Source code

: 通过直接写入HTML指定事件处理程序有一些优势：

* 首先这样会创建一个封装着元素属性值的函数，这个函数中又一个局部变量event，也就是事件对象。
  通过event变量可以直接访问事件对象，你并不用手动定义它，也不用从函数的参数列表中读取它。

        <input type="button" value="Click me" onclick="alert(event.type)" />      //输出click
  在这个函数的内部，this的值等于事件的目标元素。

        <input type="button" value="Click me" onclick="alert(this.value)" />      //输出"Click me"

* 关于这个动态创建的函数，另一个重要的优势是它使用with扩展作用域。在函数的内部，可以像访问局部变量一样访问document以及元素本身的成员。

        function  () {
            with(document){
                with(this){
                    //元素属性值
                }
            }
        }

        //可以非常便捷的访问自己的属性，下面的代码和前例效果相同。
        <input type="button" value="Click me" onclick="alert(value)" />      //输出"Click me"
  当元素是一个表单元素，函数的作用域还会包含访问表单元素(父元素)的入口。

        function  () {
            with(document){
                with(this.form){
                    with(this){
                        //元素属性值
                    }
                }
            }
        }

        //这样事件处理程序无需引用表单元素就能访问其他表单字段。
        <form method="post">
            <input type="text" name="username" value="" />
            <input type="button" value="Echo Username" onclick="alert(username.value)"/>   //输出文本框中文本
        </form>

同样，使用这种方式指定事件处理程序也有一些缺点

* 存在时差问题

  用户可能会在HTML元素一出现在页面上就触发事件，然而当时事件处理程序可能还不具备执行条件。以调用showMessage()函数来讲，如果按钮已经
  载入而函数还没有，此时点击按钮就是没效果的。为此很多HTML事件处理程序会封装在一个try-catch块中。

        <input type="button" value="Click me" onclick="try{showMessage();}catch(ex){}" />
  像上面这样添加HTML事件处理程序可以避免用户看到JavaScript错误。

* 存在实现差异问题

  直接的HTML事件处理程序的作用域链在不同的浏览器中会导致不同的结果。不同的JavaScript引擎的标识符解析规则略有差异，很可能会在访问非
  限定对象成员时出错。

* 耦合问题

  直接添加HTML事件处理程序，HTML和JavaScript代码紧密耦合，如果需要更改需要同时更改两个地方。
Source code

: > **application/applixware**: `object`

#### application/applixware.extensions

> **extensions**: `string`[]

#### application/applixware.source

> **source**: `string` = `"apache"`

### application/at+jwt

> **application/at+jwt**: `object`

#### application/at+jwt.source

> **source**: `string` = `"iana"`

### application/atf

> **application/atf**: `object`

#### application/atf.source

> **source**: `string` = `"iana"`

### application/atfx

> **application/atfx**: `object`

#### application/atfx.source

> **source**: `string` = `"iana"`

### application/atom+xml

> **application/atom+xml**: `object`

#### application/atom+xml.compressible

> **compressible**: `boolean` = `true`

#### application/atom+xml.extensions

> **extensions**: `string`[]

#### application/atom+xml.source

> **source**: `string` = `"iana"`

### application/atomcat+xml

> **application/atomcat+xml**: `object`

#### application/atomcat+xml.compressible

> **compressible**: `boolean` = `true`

#####

**Task directions:**
List all lines from the entries that include the word "atfx".

**Exercise answer:**
### application/atfx
> **application/atfx**: `object`
#### application/atfx.source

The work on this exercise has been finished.